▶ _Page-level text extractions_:
####################
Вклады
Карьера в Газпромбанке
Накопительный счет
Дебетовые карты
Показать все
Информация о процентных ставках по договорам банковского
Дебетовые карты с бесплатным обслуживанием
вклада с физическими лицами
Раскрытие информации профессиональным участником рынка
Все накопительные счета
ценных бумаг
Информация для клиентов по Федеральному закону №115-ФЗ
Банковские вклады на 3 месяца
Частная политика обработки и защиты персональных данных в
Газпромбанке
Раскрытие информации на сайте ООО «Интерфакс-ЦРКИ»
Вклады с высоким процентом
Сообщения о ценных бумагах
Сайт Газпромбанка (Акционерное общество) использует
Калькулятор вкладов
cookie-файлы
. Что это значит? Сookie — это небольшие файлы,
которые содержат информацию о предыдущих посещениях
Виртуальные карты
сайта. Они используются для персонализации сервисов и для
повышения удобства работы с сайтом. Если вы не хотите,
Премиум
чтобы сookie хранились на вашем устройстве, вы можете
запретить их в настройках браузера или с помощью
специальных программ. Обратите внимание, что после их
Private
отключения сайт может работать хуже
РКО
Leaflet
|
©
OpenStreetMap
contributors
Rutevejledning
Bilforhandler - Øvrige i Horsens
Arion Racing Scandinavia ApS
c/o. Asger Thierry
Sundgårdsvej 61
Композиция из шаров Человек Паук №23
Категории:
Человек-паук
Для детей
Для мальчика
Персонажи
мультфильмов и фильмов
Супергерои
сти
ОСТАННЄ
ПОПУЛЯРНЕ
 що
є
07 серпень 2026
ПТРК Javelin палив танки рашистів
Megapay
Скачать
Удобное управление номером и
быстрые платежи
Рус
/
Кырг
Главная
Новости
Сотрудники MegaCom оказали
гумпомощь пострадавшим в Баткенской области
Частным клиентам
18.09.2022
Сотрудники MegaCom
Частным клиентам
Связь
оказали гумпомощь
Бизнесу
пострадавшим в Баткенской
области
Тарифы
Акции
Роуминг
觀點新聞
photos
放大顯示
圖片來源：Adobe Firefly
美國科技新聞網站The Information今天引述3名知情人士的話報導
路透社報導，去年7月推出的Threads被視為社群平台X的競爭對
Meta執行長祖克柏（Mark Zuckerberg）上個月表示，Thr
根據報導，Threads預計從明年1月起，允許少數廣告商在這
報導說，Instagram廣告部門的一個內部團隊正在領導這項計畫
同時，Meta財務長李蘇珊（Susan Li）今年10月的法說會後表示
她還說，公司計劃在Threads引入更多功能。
####################
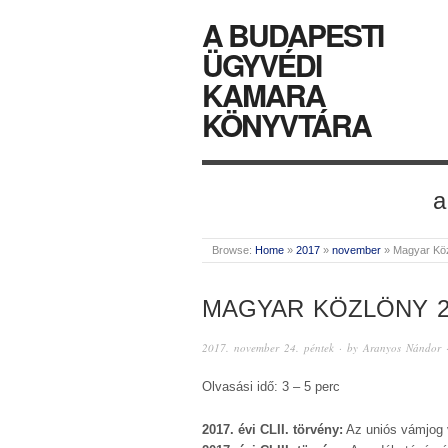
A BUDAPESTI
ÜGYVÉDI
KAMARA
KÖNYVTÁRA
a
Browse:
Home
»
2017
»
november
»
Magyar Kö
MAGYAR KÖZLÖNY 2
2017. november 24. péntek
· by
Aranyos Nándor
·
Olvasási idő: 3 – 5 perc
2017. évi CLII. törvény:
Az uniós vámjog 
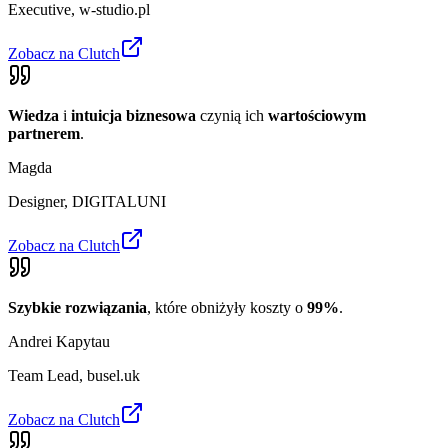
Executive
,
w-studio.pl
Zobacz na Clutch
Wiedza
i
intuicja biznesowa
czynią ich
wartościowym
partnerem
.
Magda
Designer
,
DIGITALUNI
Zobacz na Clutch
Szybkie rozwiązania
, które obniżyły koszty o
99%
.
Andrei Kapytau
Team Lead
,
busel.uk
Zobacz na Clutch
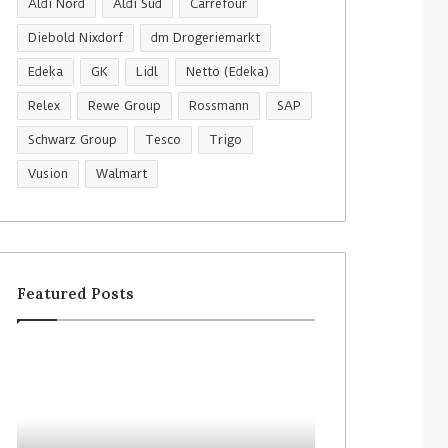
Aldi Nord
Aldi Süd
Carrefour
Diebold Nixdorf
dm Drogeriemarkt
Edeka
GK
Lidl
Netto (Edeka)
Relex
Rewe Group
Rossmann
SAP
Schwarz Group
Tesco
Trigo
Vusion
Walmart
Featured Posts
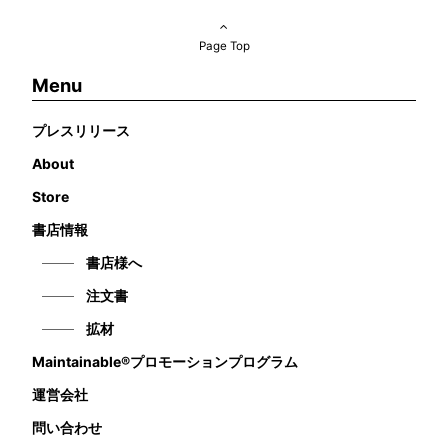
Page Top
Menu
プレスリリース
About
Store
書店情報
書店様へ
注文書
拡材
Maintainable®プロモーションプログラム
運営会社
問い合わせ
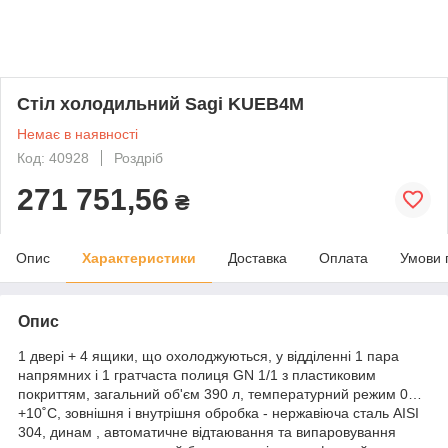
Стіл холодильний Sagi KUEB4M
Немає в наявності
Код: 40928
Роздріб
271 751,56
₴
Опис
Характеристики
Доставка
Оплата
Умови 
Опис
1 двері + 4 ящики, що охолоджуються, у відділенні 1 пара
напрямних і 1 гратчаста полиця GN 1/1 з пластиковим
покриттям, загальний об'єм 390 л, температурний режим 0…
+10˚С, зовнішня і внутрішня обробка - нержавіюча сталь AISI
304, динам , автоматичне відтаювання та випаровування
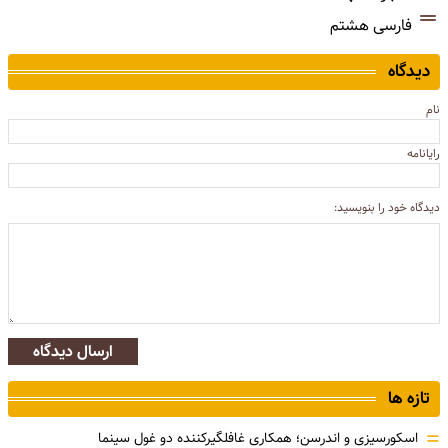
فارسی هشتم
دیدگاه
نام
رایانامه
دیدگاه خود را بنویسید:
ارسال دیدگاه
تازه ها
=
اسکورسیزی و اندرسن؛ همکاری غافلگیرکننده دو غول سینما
####################
▶ _TASK TO COMPLETE_:
Count each line of the entries that holds the word "гумпомощь", then state the total and nothing more.

▶ _SOLVED EXERCISE_:
2